Between 1994 and 2000, there were about 900 hospital mergers by the U.S Department of Justice’s count. The bureau lost all seven of the cases they attempted to litigate in that time period, according to the DOJ.
The defendants in those cases succeeded by employing two types of defenses. The nonprofit hospitals would argue they would not charge higher prices because as nonprofits they had the best interests of the community in mind.

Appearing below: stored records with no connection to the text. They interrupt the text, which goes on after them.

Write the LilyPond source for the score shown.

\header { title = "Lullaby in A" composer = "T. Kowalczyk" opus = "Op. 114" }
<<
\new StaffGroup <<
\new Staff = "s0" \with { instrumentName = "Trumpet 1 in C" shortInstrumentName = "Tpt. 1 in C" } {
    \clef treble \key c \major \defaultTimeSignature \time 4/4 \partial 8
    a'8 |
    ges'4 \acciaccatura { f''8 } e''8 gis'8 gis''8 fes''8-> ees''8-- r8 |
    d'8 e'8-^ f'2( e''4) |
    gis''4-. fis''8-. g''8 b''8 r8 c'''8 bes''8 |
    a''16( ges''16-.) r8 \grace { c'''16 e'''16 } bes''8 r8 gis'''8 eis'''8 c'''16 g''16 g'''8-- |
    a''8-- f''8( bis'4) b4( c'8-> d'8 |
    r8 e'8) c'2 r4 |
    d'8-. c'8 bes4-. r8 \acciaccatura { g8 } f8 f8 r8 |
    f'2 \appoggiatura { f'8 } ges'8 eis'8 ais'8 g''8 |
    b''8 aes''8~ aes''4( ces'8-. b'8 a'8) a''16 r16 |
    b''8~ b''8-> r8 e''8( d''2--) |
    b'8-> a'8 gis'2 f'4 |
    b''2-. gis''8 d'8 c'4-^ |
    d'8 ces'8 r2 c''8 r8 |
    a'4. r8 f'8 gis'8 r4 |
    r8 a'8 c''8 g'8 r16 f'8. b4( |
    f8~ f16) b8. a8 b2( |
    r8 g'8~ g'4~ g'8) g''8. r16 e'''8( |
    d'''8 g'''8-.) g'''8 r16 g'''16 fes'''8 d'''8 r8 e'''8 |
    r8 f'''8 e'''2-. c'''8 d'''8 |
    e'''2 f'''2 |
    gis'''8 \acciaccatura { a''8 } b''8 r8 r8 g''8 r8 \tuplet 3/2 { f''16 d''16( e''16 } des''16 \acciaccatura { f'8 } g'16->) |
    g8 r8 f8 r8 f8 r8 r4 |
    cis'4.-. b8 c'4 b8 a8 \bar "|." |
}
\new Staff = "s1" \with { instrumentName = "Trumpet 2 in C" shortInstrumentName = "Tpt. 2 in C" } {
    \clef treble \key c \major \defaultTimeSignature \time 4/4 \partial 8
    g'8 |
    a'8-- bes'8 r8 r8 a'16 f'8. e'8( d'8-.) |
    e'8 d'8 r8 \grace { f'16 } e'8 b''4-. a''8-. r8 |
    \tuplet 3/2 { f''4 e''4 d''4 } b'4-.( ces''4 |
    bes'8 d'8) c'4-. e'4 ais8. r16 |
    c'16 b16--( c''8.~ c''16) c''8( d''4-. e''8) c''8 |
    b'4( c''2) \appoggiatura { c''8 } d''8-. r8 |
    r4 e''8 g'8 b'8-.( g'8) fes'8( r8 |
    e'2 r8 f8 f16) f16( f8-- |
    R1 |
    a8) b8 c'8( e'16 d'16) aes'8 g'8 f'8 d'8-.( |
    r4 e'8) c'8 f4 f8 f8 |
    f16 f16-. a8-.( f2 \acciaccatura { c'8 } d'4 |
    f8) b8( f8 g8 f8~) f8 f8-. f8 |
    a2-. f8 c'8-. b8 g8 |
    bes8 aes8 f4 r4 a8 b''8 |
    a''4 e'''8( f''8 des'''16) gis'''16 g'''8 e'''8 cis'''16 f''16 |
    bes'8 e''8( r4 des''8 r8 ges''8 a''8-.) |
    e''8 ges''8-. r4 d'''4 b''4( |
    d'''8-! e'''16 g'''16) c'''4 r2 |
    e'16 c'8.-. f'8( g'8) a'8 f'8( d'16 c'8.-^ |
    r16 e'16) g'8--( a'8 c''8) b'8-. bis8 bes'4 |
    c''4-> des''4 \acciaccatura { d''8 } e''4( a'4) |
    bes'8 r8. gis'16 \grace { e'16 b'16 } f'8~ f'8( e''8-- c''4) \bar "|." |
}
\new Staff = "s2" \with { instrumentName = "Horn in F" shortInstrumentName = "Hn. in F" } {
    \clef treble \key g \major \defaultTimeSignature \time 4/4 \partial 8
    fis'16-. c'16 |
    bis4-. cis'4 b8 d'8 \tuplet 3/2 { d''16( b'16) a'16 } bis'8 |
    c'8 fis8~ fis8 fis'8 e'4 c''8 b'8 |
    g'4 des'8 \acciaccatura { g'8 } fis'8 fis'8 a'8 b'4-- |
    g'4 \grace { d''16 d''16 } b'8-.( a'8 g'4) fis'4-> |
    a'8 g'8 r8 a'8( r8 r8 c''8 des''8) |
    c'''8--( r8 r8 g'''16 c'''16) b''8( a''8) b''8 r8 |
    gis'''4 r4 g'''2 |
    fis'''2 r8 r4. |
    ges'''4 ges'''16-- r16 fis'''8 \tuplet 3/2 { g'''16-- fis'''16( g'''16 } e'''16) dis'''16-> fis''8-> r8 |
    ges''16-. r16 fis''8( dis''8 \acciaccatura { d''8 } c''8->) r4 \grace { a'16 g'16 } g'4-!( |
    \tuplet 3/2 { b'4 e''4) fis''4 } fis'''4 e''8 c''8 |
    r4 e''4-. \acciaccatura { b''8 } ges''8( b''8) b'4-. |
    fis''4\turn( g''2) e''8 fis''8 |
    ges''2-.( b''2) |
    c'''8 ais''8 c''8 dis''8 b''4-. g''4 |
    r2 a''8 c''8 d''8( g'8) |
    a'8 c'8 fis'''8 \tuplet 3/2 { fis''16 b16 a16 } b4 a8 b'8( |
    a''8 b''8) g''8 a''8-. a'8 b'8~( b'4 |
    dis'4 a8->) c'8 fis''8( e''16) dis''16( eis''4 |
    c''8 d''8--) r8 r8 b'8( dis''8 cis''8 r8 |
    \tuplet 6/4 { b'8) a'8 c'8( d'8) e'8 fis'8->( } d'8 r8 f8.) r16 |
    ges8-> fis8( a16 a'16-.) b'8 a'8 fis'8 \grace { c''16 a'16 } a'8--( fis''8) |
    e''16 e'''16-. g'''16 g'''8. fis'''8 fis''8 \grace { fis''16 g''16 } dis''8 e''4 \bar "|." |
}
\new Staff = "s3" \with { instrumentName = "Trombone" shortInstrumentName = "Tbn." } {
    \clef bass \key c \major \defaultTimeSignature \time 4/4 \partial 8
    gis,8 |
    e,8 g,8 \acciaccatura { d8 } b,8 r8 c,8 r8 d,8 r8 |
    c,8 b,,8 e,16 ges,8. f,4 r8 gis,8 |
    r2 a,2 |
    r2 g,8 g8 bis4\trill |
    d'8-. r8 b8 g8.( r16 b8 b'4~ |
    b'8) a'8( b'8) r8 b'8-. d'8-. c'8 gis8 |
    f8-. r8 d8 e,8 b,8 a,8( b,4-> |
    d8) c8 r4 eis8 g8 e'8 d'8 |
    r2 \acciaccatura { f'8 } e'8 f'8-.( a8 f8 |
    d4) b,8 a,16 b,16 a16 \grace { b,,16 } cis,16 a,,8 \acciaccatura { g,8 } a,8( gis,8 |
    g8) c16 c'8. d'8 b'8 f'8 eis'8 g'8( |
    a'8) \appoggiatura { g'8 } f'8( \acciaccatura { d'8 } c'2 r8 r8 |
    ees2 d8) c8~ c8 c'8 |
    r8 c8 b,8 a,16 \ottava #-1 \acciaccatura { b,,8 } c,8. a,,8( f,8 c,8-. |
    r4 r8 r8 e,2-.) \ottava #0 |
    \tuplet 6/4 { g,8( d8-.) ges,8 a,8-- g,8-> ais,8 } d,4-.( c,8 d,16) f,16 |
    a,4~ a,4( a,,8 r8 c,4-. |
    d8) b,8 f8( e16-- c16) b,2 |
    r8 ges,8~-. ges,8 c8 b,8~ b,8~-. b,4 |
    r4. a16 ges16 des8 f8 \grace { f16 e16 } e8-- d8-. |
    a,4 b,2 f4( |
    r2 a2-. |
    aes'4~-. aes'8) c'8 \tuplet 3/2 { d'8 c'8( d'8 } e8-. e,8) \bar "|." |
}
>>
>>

Second, hospitals tried to argue that their markets were much larger than the FTC’s definition, and that they compete with hospitals many miles away.
Retrospective studies found evidence that undermined these claims. That’s why the studies are so important, Garmon said.
“It really is to better understand what happens after mergers,” Garmon said. It’s an evaluation exercise, given many transaction occur prospectively or before a deal is consummated. So the reviews help the FTC answer questions like: “Did we get it right? Or did we let any mergers we shouldn’t let through?”